I have enabled seccomp via python-prctl in a project. I can't quite figure out how to exit cleanly - the result is always a kill.
I saw some examples that use ctypes or ffi to try to reference libc, but if I expect them with WIFEXITED they also seem to have the same issue.
Example code below.
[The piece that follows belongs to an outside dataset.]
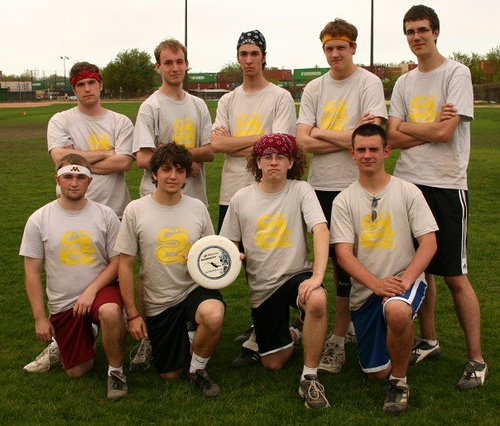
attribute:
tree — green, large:
[99, 46, 156, 99]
The result is always "We were killed to death".
def main():
pid = os.fork()
if not pid:
prctl.set_seccomp(True)
os.write(0, 'Hi\n')
# os._exit(0)
# _exit(0)
# sys._exit(0)
# return
# ?!@#(*! What do?
endpid, status = os.waitpid(pid, 0)
print 'Child forked as %d and returned with %d' % (endpid, status)
if not os.WIFEXITED(status):
print 'Exitted abnormally'
if os.WIFSIGNALED:
if os.WTERMSIG(status) == signal.SIGKILL:
print 'We were killed to death'
else:
print 'Returned with %d' % (os.WEXITSTATUS(status))
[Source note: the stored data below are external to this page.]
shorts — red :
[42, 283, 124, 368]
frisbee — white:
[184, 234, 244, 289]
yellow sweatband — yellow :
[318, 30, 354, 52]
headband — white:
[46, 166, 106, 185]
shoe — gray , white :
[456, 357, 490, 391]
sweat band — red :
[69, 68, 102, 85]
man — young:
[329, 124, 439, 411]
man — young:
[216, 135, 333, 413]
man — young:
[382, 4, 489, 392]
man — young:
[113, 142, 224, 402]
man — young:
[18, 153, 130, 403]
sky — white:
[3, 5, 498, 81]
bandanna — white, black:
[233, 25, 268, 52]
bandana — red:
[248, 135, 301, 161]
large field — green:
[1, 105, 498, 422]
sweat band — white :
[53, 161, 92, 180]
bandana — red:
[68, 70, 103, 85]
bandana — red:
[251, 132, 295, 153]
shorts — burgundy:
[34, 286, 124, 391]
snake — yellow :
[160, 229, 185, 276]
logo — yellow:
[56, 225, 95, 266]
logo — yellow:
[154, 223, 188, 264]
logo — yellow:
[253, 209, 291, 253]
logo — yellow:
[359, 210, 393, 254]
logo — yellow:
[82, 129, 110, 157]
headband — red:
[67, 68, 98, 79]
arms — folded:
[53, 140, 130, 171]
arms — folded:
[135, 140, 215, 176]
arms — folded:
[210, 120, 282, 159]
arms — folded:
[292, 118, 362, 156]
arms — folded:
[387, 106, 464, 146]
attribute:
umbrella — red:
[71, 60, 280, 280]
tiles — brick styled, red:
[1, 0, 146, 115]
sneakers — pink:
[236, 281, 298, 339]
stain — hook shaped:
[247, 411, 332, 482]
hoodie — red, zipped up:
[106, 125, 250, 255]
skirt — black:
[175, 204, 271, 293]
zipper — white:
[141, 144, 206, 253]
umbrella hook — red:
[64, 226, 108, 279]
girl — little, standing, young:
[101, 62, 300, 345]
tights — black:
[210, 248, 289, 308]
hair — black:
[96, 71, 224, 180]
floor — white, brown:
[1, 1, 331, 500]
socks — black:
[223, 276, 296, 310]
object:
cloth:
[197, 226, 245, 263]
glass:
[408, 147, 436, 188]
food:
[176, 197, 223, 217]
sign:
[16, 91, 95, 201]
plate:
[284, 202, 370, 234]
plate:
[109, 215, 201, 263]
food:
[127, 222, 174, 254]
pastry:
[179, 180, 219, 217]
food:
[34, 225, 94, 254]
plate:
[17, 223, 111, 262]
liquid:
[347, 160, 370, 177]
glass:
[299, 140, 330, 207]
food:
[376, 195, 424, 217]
Quick update since I forgot the libc stuff:
Defining _exit() above with either of these still resulted in a kill.
# FFI Method
ffi = cffi.FFI()
# Use _exit, which avoids atexit(), etc
ffi.cdef('void _exit(int);')
libc = ffi.dlopen(None)
_exit = libc._exit
.... or ....
# ctypes method
libc = cdll.LoadLibrary('libc-2.18.so')
_exit = libc._exit
Someone helped me find this answer:
In glibc up to version 2.3, the _exit() wrapper function invoked the kernel system
call of the same name. Since glibc 2.3, the wrapper function invokes
exit_group(2), in order to terminate all of the threads in a process.
Since the _exit wraps exit_group and exit_group is not in the seccomp filter.... it gets killed. strace of the python execution shows the exit_group call.